# Tutorial 2: Accessing dataframes and using them with `pandas` 

A large portion of this package utilizes the functionality of pandas dataframes. Here we give a few specific instances of using dataframes with our package. For a more general overview of dataframes, see pandas [documentation](https://pandas.pydata.org/pandas-docs/stable/reference/api/pandas.DataFrame.html) and [tutorials](https://www.datacamp.com/community/tutorials/pandas-tutorial-dataframe-python).

## How do I install the package?

Install the package from the [Python Package Index (PyPI)](https://pypi.org/project/cptac/) in the command line using the [pip package installer](https://pypi.org/project/pip/), with the name of the package:

`pip install cptac`

## How do I import the package once it has been installed?

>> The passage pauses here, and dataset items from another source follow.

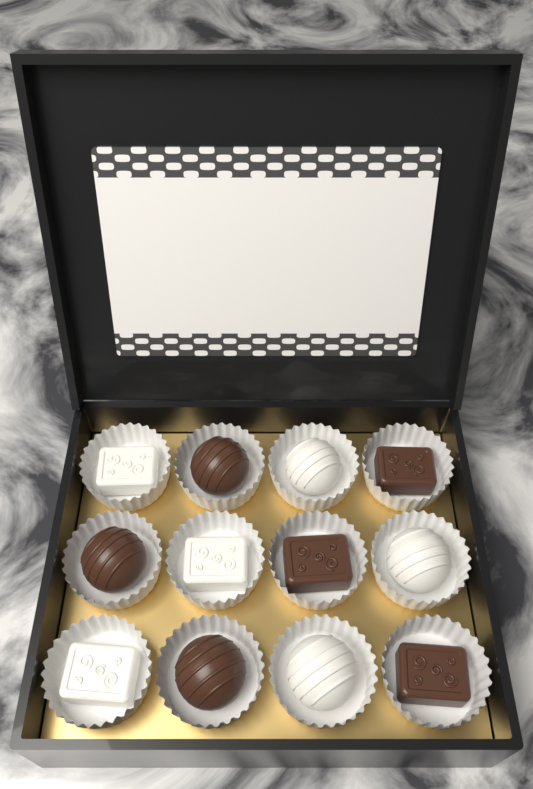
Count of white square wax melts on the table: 3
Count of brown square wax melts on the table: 3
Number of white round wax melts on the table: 3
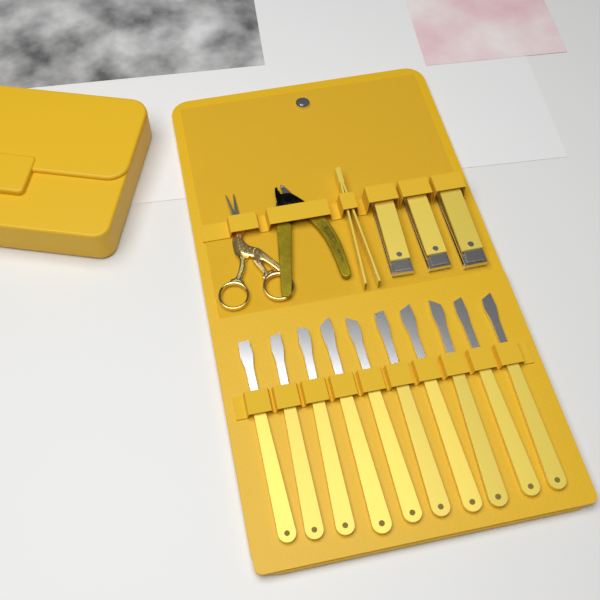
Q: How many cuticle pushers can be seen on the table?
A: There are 10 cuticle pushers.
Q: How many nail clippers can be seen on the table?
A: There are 3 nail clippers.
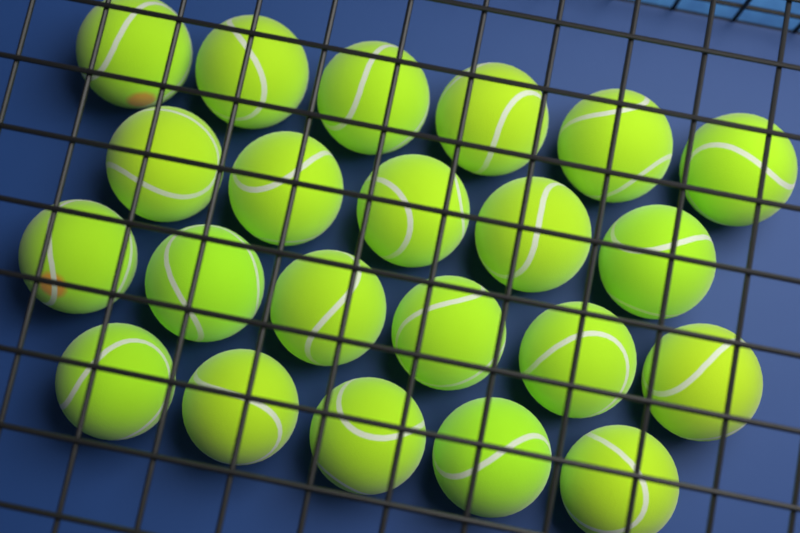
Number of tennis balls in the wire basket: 22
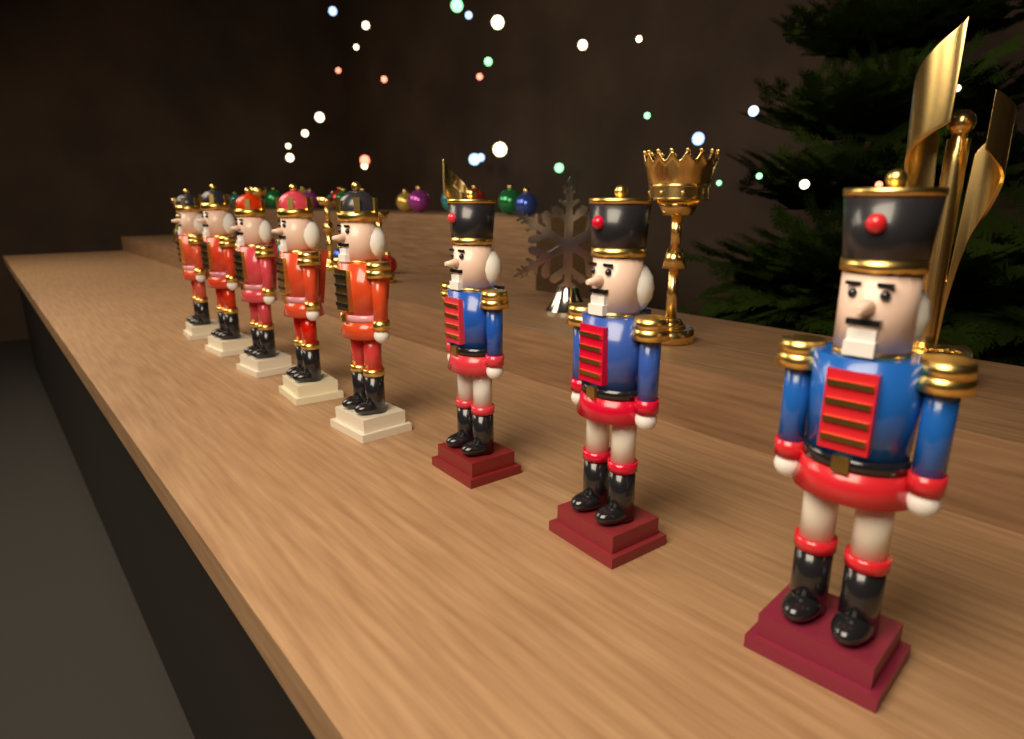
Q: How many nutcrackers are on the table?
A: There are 8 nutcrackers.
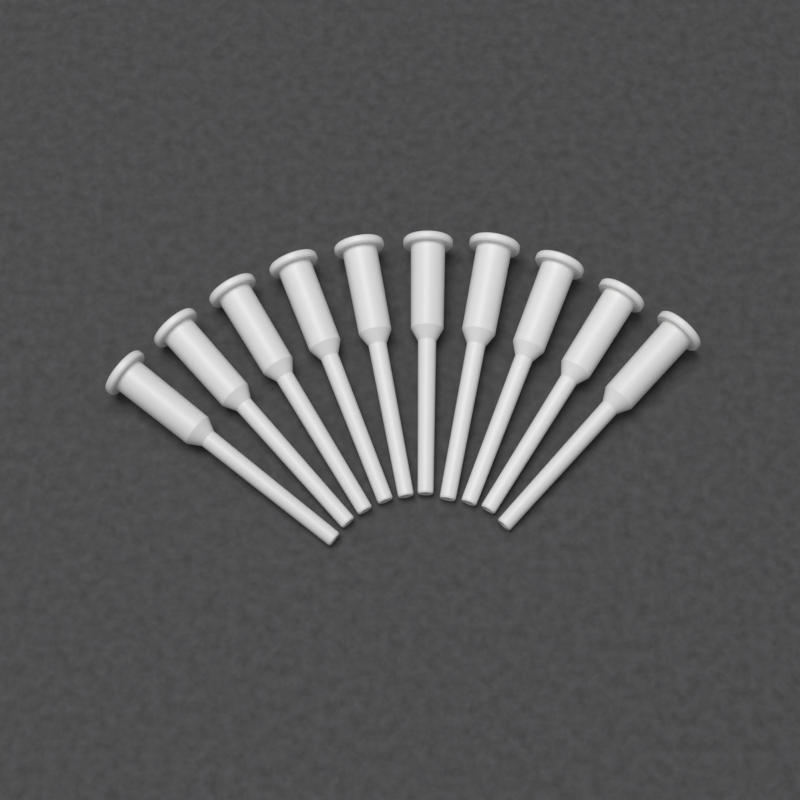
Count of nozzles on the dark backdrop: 10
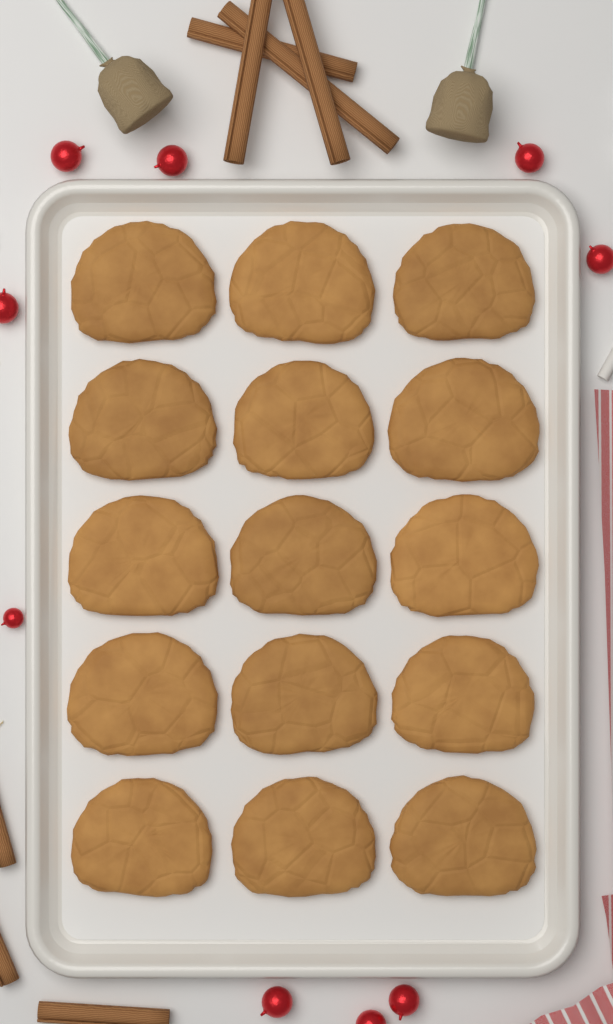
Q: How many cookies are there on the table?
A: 15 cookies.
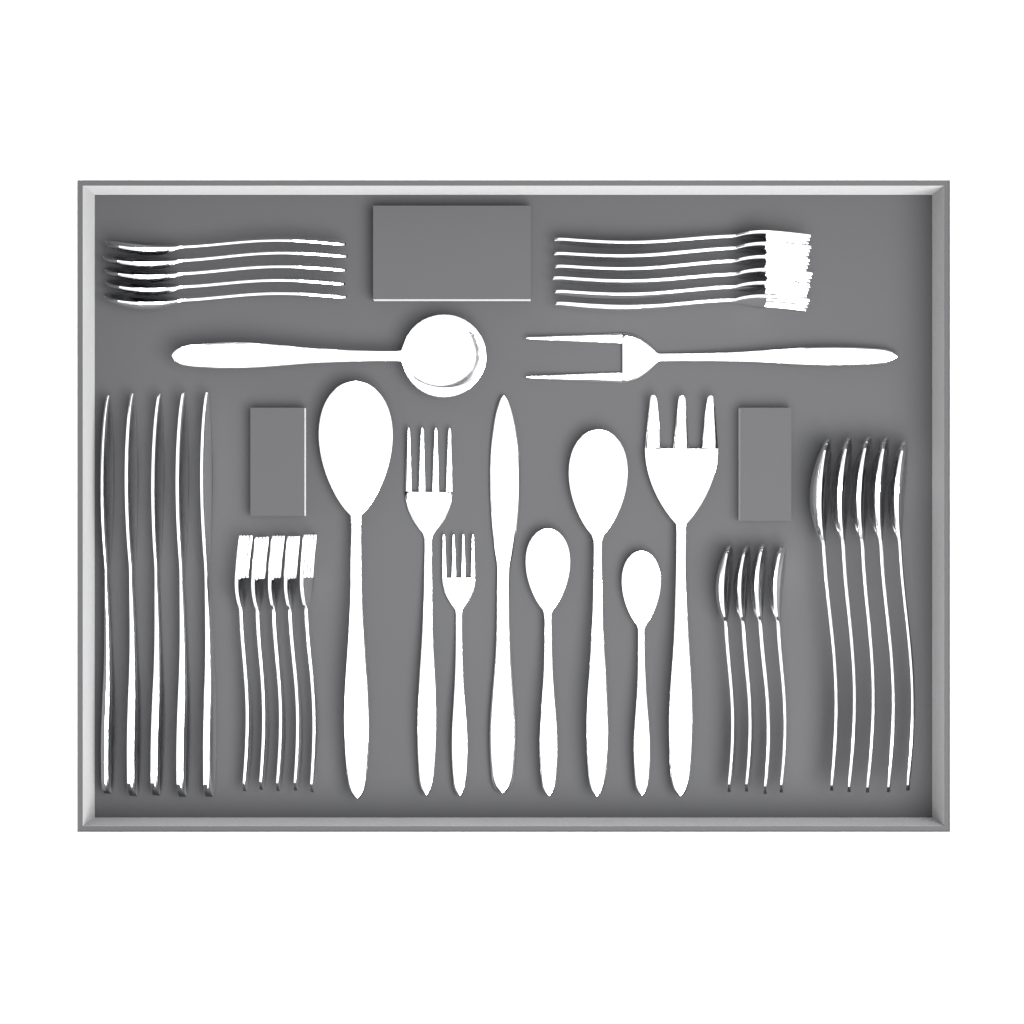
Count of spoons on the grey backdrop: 19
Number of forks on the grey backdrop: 15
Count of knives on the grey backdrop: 6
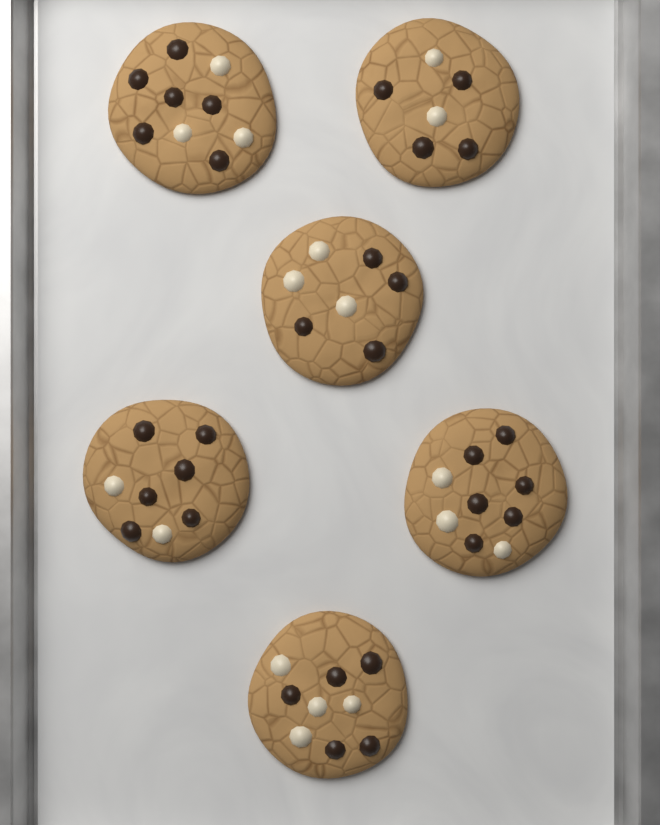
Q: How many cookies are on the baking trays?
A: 6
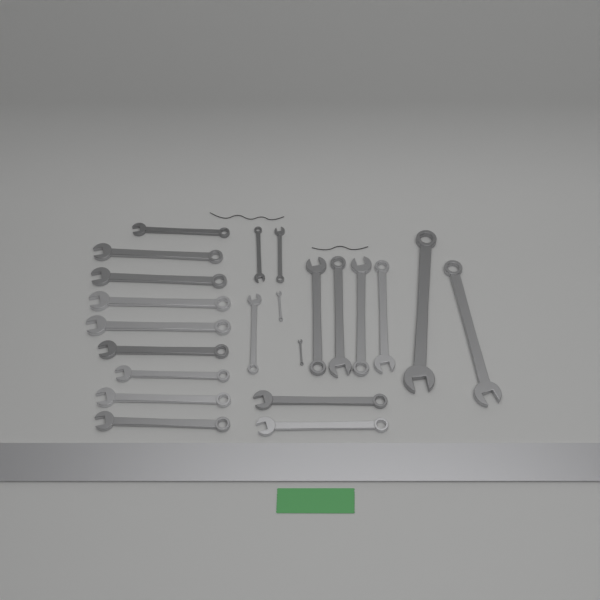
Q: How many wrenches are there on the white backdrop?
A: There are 22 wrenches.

The cptac package has several cancer data sets. First import the entire package by entering the following:

`import cptac`

The data in the package is broken into specific cancer types. All available types can be seen with the command `cptac.list_cancer_options()`

To get a data for a cancer, load the dataset object and assign it to a variable, like this:

`en = cptac.Ucec()`


In [1]:
import cptac
en = cptac.Ucec()

## Can I use multiple datasets at the same time?

You can have multiple datasets loaded at the same time, just assign each one to its own variable.

In [2]:
ov = cptac.Ov()
co = cptac.Coad()

**NOTE: When using multiple data sets, be sure to check that each function used matches the expected data set, as each data set uses the same API.** For example, the command for retrieving clinical data is `get_clinical()` for all data sets, so make sure not to retrieve ovarian clinical data `ov.get_clinical()` when you meant to get the endometrial clinical data `en.get_clinical()`.

## How do I access a particular dataframe?

You can access a specific dataframe by calling the dataset's `get_dataframe` method and passing in a datatype and source. There are also helper "get" methods for each datatype, for example `get_clinical`, which works the same as `get_dataframe` but does not require the datatype parameter. (To see all available dataframes, call the dataset's `list_data_sources` function, e.g. `en.list_data_sources()`.)

In [3]:
en.list_data_sources()

Unnamed: 0,Data type,Available sources
0,CNV,"awg, washu"
1,clinical,"awg, mssm, pdc"
2,deconvolution_cibersort,washu
3,deconvolution_xcell,washu
4,followup,awg
5,phosphoproteomics,"awg, pdc, umich"
6,proteomics,"awg, pdc, umich"
7,somatic_mutation,"awg, harmonized, washu"
8,transcriptomics,"awg, bcm, broad, washu"
9,treatment,awg


In [4]:
proteomics = en.get_proteomics('umich')
proteomics.head()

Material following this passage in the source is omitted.